Extract the text from each of the lines below and reproduce it character for character, keeping the original order and line breaks.

---------- Provided material

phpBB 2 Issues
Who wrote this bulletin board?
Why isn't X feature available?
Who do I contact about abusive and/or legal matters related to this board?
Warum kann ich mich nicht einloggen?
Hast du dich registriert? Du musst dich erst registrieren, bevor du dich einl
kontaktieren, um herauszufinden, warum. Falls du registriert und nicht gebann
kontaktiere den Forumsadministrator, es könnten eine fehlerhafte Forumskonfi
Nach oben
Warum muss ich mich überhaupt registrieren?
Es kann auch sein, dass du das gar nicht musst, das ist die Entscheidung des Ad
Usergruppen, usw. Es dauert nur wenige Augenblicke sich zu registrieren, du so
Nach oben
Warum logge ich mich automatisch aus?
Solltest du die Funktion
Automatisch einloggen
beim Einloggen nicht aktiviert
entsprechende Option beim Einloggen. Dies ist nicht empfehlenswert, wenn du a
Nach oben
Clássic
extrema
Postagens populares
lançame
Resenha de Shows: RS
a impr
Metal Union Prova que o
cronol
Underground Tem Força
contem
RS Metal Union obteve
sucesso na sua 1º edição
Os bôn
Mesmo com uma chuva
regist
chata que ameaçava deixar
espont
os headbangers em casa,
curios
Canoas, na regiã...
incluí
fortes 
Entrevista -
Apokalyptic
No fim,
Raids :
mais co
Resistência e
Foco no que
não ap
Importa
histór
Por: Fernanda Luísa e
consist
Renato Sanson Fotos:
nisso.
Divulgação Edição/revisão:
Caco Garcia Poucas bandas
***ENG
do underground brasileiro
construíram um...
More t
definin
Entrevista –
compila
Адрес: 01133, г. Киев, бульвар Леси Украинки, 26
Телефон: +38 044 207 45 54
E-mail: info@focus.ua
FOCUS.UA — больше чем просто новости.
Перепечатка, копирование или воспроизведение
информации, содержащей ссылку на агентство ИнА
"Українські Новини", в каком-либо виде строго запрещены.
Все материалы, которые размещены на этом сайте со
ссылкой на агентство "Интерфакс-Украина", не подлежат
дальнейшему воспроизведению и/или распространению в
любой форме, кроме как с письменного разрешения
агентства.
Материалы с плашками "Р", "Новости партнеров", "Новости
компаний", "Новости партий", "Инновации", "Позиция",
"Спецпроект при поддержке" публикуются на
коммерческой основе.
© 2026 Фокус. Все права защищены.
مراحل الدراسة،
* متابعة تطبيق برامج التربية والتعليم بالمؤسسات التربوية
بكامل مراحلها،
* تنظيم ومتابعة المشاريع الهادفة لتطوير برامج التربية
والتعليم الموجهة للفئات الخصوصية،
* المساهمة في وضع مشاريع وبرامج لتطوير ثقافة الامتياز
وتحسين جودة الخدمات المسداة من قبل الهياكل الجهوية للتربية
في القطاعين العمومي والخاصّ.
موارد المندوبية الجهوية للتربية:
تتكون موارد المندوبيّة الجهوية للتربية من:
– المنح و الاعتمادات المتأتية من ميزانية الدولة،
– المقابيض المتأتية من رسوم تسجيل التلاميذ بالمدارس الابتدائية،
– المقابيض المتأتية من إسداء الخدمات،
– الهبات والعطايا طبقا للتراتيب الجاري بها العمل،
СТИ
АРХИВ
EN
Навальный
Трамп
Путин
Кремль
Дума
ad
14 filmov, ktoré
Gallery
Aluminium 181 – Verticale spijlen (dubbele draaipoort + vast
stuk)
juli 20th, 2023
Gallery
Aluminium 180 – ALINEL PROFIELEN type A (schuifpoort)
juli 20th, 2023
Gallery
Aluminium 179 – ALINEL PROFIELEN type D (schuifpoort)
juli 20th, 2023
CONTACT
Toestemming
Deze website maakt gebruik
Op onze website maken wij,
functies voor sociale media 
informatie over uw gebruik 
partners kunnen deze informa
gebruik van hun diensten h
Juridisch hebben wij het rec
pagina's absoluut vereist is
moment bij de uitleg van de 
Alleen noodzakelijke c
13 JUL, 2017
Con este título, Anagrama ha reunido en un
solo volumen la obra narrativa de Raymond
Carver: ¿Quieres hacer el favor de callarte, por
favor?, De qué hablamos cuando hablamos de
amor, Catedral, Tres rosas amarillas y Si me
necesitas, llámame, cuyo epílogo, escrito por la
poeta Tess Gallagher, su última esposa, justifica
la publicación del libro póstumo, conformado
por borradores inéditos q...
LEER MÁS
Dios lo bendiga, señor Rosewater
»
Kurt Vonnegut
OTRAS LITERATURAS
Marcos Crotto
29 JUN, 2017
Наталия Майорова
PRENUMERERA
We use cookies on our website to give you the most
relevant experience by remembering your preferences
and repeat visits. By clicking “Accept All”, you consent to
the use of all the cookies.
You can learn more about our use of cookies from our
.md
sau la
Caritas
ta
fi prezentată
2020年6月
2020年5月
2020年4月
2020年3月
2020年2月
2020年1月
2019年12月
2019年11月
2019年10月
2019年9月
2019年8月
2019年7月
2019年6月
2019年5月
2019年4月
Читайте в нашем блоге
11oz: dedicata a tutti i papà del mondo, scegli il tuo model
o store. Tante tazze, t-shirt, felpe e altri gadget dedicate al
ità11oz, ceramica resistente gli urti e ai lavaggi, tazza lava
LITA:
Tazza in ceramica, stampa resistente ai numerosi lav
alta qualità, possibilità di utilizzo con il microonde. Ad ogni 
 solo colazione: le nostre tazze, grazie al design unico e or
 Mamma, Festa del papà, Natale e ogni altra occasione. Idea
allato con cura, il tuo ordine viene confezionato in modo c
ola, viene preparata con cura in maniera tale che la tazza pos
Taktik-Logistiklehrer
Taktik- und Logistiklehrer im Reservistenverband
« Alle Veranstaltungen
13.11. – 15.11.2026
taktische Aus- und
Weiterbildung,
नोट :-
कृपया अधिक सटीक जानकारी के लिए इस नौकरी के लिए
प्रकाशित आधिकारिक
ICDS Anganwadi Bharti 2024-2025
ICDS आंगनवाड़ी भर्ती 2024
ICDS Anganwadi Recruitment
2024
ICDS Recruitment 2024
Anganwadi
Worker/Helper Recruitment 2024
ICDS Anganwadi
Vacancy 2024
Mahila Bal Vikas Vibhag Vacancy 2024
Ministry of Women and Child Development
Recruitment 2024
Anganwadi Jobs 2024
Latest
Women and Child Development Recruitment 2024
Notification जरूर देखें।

--------------------

Finished task ::
phpBB 2 Issues
Who wrote this bulletin board?
Why isn't X feature available?
Who do I contact about abusive and/or legal matters related to this board?
Warum kann ich mich nicht einloggen?
Hast du dich registriert? Du musst dich erst registrieren, bevor du dich einl
kontaktieren, um herauszufinden, warum. Falls du registriert und nicht gebann
kontaktiere den Forumsadministrator, es könnten eine fehlerhafte Forumskonfi
Nach oben
Warum muss ich mich überhaupt registrieren?
Es kann auch sein, dass du das gar nicht musst, das ist die Entscheidung des Ad
Usergruppen, usw. Es dauert nur wenige Augenblicke sich zu registrieren, du so
Nach oben
Warum logge ich mich automatisch aus?
Solltest du die Funktion
Automatisch einloggen
beim Einloggen nicht aktiviert
entsprechende Option beim Einloggen. Dies ist nicht empfehlenswert, wenn du a
Nach oben
Clássic
extrema
Postagens populares
lançame
Resenha de Shows: RS
a impr
Metal Union Prova que o
cronol
Underground Tem Força
contem
RS Metal Union obteve
sucesso na sua 1º edição
Os bôn
Mesmo com uma chuva
regist
chata que ameaçava deixar
espont
os headbangers em casa,
curios
Canoas, na regiã...
incluí
fortes 
Entrevista -
Apokalyptic
No fim,
Raids :
mais co
Resistência e
Foco no que
não ap
Importa
histór
Por: Fernanda Luísa e
consist
Renato Sanson Fotos:
nisso.
Divulgação Edição/revisão:
Caco Garcia Poucas bandas
***ENG
do underground brasileiro
construíram um...
More t
definin
Entrevista –
compila
Адрес: 01133, г. Киев, бульвар Леси Украинки, 26
Телефон: +38 044 207 45 54
E-mail: info@focus.ua
FOCUS.UA — больше чем просто новости.
Перепечатка, копирование или воспроизведение
информации, содержащей ссылку на агентство ИнА
"Українські Новини", в каком-либо виде строго запрещены.
Все материалы, которые размещены на этом сайте со
ссылкой на агентство "Интерфакс-Украина", не подлежат
дальнейшему воспроизведению и/или распространению в
любой форме, кроме как с письменного разрешения
агентства.
Материалы с плашками "Р", "Новости партнеров", "Новости
компаний", "Новости партий", "Инновации", "Позиция",
"Спецпроект при поддержке" публикуются на
коммерческой основе.
© 2026 Фокус. Все права защищены.
مراحل الدراسة،
* متابعة تطبيق برامج التربية والتعليم بالمؤسسات التربوية
بكامل مراحلها،
* تنظيم ومتابعة المشاريع الهادفة لتطوير برامج التربية
والتعليم الموجهة للفئات الخصوصية،
* المساهمة في وضع مشاريع وبرامج لتطوير ثقافة الامتياز
وتحسين جودة الخدمات المسداة من قبل الهياكل الجهوية للتربية
في القطاعين العمومي والخاصّ.
موارد المندوبية الجهوية للتربية:
تتكون موارد المندوبيّة الجهوية للتربية من:
– المنح و الاعتمادات المتأتية من ميزانية الدولة،
– المقابيض المتأتية من رسوم تسجيل التلاميذ بالمدارس الابتدائية،
– المقابيض المتأتية من إسداء الخدمات،
– الهبات والعطايا طبقا للتراتيب الجاري بها العمل،
СТИ
АРХИВ
EN
Навальный
Трамп
Путин
Кремль
Дума
ad
14 filmov, ktoré
Gallery
Aluminium 181 – Verticale spijlen (dubbele draaipoort + vast
stuk)
juli 20th, 2023
Gallery
Aluminium 180 – ALINEL PROFIELEN type A (schuifpoort)
juli 20th, 2023
Gallery
Aluminium 179 – ALINEL PROFIELEN type D (schuifpoort)
juli 20th, 2023
CONTACT
Toestemming
Deze website maakt gebruik
Op onze website maken wij,
functies voor sociale media 
informatie over uw gebruik 
partners kunnen deze informa
gebruik van hun diensten h
Juridisch hebben wij het rec
pagina's absoluut vereist is
moment bij de uitleg van de 
Alleen noodzakelijke c
13 JUL, 2017
Con este título, Anagrama ha reunido en un
solo volumen la obra narrativa de Raymond
Carver: ¿Quieres hacer el favor de callarte, por
favor?, De qué hablamos cuando hablamos de
amor, Catedral, Tres rosas amarillas y Si me
necesitas, llámame, cuyo epílogo, escrito por la
poeta Tess Gallagher, su última esposa, justifica
la publicación del libro póstumo, conformado
por borradores inéditos q...
LEER MÁS
Dios lo bendiga, señor Rosewater
»
Kurt Vonnegut
OTRAS LITERATURAS
Marcos Crotto
29 JUN, 2017
Наталия Майорова
PRENUMERERA
We use cookies on our website to give you the most
relevant experience by remembering your preferences
and repeat visits. By clicking “Accept All”, you consent to
the use of all the cookies.
You can learn more about our use of cookies from our
.md
sau la
Caritas
ta
fi prezentată
2020年6月
2020年5月
2020年4月
2020年3月
2020年2月
2020年1月
2019年12月
2019年11月
2019年10月
2019年9月
2019年8月
2019年7月
2019年6月
2019年5月
2019年4月
Читайте в нашем блоге
11oz: dedicata a tutti i papà del mondo, scegli il tuo model
o store. Tante tazze, t-shirt, felpe e altri gadget dedicate al
ità11oz, ceramica resistente gli urti e ai lavaggi, tazza lava
LITA:
Tazza in ceramica, stampa resistente ai numerosi lav
alta qualità, possibilità di utilizzo con il microonde. Ad ogni 
 solo colazione: le nostre tazze, grazie al design unico e or
 Mamma, Festa del papà, Natale e ogni altra occasione. Idea
allato con cura, il tuo ordine viene confezionato in modo c
ola, viene preparata con cura in maniera tale che la tazza pos
Taktik-Logistiklehrer
Taktik- und Logistiklehrer im Reservistenverband
« Alle Veranstaltungen
13.11. – 15.11.2026
taktische Aus- und
Weiterbildung,
नोट :-
कृपया अधिक सटीक जानकारी के लिए इस नौकरी के लिए
प्रकाशित आधिकारिक
ICDS Anganwadi Bharti 2024-2025
ICDS आंगनवाड़ी भर्ती 2024
ICDS Anganwadi Recruitment
2024
ICDS Recruitment 2024
Anganwadi
Worker/Helper Recruitment 2024
ICDS Anganwadi
Vacancy 2024
Mahila Bal Vikas Vibhag Vacancy 2024
Ministry of Women and Child Development
Recruitment 2024
Anganwadi Jobs 2024
Latest
Women and Child Development Recruitment 2024
Notification जरूर देखें।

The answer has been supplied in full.